Mocked as “a rain tax” by its opponents, the new law would allow towns to create storm water utilities. These would help prevent flooding and manage resources of runoff pollution.
But if a town decided to create a storm water utility, property owners will pay for it based on the amount of potential runoff space they have – such as roofs or parking lots. This could have huge implications for large businesses, warehouses, supermarkets or parking areas for buses such as those in North Bergen or Hoboken.
Meanwhile, the new payroll tax in Jersey City won’t be coming out of local taxpayers’ pockets, but will be imposed on businesses and corporations. This was designed to help offset a massive loss of state aid to the local school district.
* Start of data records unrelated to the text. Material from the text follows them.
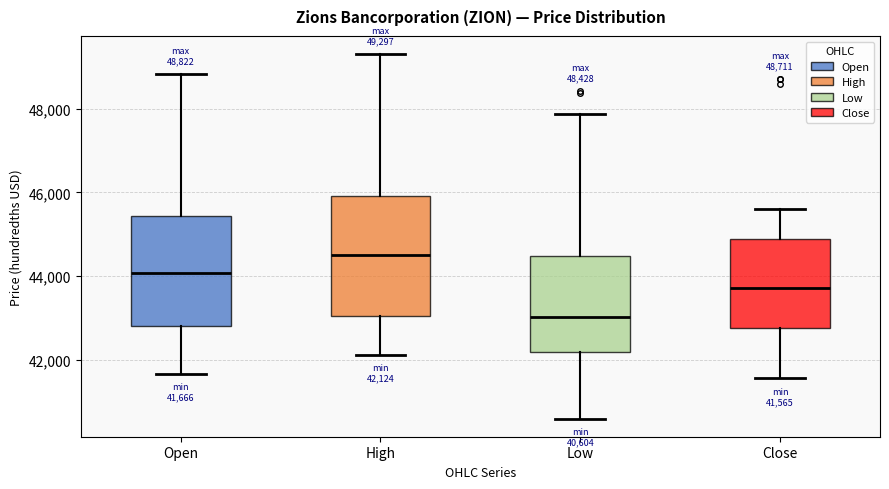

Which box has the lowest median line?

Low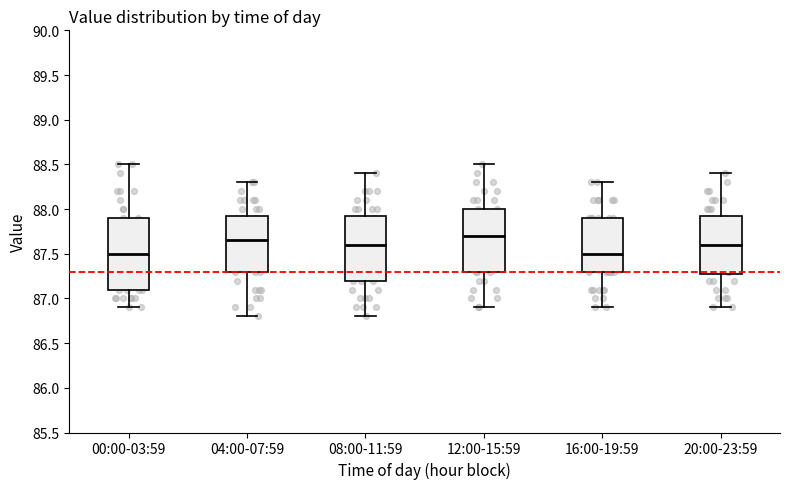

Which box is the tallest, from its lower edge to its upper edge?

00:00-03:59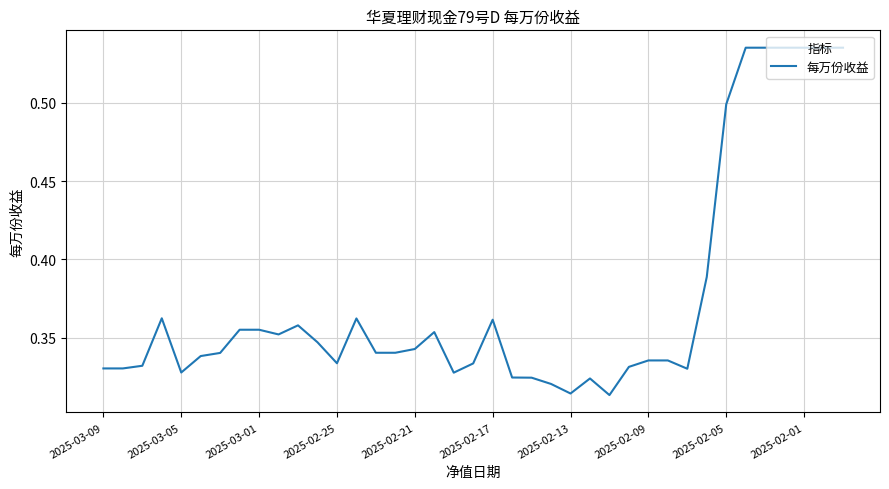

What is the average value?

0.4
“This is killing the golden goose,” said one consultant to several local businesses. “You spend a lot of time and money trying to encourage these companies into coming to Jersey City, and then you hit them with a tax.”
If an employee lives in Jersey City, the company doesn’t have to pay. Municipal and school employees also do not count.
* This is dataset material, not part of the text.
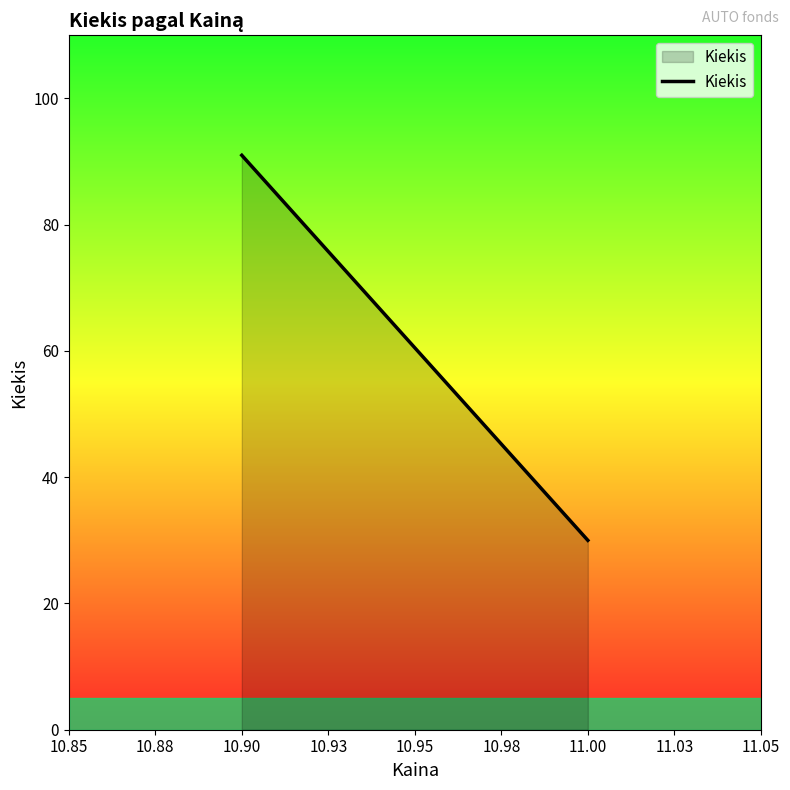

What is the difference between the maximum and minimum values?

61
State aid was cut to Jersey City largely because the city’s real estate tax abatement policies allowed the city to collect huge payoffs from new residential property without giving any of that money to the schools.
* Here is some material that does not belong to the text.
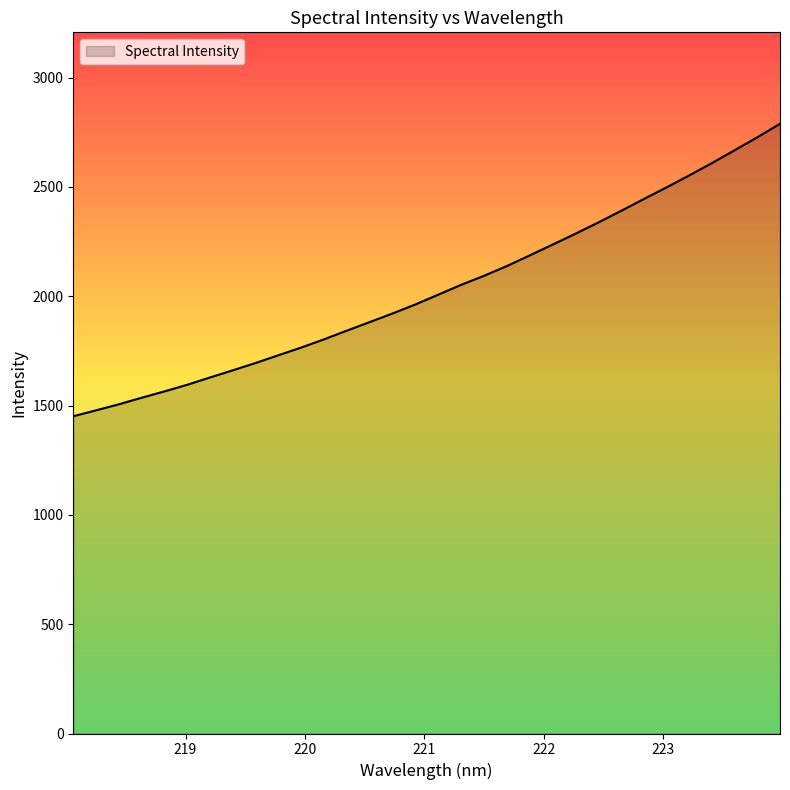

True or false: there are more than 0 points higher than both neighbors.

False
The state funded Jersey City schools because the city was seen as an impoverished district. But resentment started to mount in school districts elsewhere in the state that were helping to subsidize Jersey City schools when Jersey City municipal leaders were not.
Business owners attempted to challenge the law in court, but a superior court ruling said the law was constitutional. While Mayor Steven Fulop and others are celebrating this as a great victory for the school district, it really is allowing municipal government to have its cake and eat it, too, getting someone else to foot the bill for local schools.
Although Fulop in his State of the City address tried to lay blame on other administrations for the abatement issue, his administration has been equally guilty of taking advantage of the additional funding to the city that abatements provided.
As one of his former council people claimed, “as long as the state is paying for most of the school budget, this is good for Jersey City.”
Only after dark clouds started to rise over Trenton, and legislators there began to make noise about the issue did the Fulop administration back off. Current and former school officials protested at council meetings pleading for the city to make changes to its abatement policies before it was too late.
Now it is too late, even though Fulop suspended abatements in late 2017.
As Councilman James Solomon pointed out, it isn’t a perfect answer, but it is absolutely necessary.
If the $609 million school budget is any indication, the payroll tax isn’t nearly enough. The district may have to lay off as many as 600 employees and still raise school taxes by $10 million.
Can DeFusco win?
In a scene that is as tricky as a minefield, Hoboken’s First Ward remains a race that is a complete mystery.
If you listen to the rhetoric, Councilman Michael DeFusco may well be the most unpopular council member in a generation and yet, few names have yet to emerge to challenge him in November.
This will likely change shortly. Yet for all the talk that has been going around for months about how unpopular a guy he’s become, the lack of a leading candidate could well put him in a good position to retain his seat.
When DeFusco beat incumbent Teri Castellano four years ago, many factors came into play. DeFusco was seen then as a member of Mayor Dawn Zimmer’s team.
Assemblywoman Annette Chapparro worked hard on his behalf to get the vote out for him in critical areas of the first ward. DeFusco also got support from Councilman Ruben Ramos, splitting the old Hoboken vote.
Since then, Zimmer has been replaced by Ravi Bhalla as mayor after Bhalla beat DeFusco and others.
Some of the key insiders who helped DeFusco beat Castellano have since abandoned him. There is even rumor of friction between DeFusco and Ramos. But because Ramos, who has strong support from power brokers in North Bergen, is seen as an opponent of Bhalla as well, he will likely continue to support DeFusco.
DeFusco may still be able to retain his seat, partly because he may not face a significant challenge, and partly because he is extremely popular with millennials and local unions.
“He has a really good organization,” said one source. “And he’s got a lot of money.”
While Castellano was rumored to be running to unseat him, she seems to have backed off or at least is reconsidering.
There seems to be a move to draft a retired principal to run against him, but the person the opposition has in mind may not be able to wrench millennial votes away from DeFusco.
“While some people might have voted against DeFusco for mayor, they seem to love him as a councilman,” this source said.